= Elena Beckman-Shcherbina =

Russian pianist (1882–1951)

Elena Aleksandrovna Bekman-Shcherbina (Елена Александровна Бекман-Щербина; ; 12 January 1882 – 30 September 1951) was a Russian and Soviet pianist, composer and teacher.

==Origins==
Born Elena Aleksandrovna Kamentseva, she was adopted by her mother's sister after the death of her mother. In gratitude, she took her adoptive mother's surname, Shcherbina.

==Musical career==
In 1888, at just six years old, Elena started music lessons with Valentina Zograf. Later that year she was trained by Nikolai Zverev privately and thereafter at the Moscow Conservatory. In 1893, it was Pavel Pabst who tutored Elena, and four years later, Vasily Safonov.

==Achievements==
In 1899, Elena received a gold medal from the Moscow Conservatory. A year later, she appeared with the Schubert Trio in B flat major at the Russian Musical Society concert. In 1902, she began performing with Abram Jampolskij, Gregor Piatigorskij and with the Beethoven Quartet, in addition to appearances as a soloist.

From 1912 to 1921 Elena performed works by Alexander Scriabin, Claude Debussy, Maurice Ravel and Isaac Albéniz, the first pianist in Moscow to do so. She began to give solo performances that were broadcast on the radio in 1924.

She performed for soldiers and at music schools and gave concerts at the Philharmonic Hall. Recordings of her performances were published by Aprelevskij zavod. She wrote and published piano pieces for children. Her memoir Moi wospominanija was first published in 1962.

==Acclaim==
According to musicologist Aleksandr D. Alekseyev, “her artistic nature makes it impossible for her to want to show off, to parade her technique instead of art.
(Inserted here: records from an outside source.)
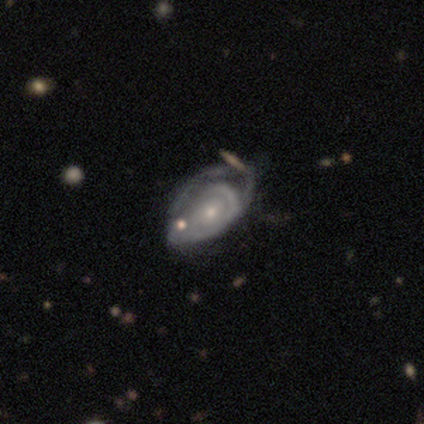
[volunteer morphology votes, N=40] smooth-or-featured: featured or disk: 88% | star or artifact: 8% | smooth: 5%
  disk-edge-on: no: 97% | yes: 3%
    bar: no: 82% | weak: 18% | strong: 0%
    has-spiral-arms: yes: 74% | no: 26%
      spiral-winding: tight: 52% | medium: 40% | loose: 8%
      spiral-arm-count: can't tell: 64% | 2: 12% | 3: 12% | 1: 8% | 4: 4% | more than 4: 0%
    bulge-size: small: 59% | moderate: 32% | none: 6% | dominant: 3% | large: 0%
  merging: major disturbance: 30% | none: 22% | minor disturbance: 14% | merger: 11%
Her playing is clear, natural, aiming towards embracing the form [...]. She is especially brilliant at pieces of light and lyrical character, composed in transparent, watercolour tones.”

==Music teacher==
Elena gave private piano lessons in 1894. From 1908 she taught at The Gnesins School of Music. For six years from 1912, she had her own piano school. She then taught at Alexander Scriabin’s music school, and finally she returned to The Gnesins School of Music, for two-and-a-half decades. Between 1921 and 1930 she gave a seminar on contemporary French music at the Moscow Conservatory. She then lectured at the Central Extramural Institute of Music.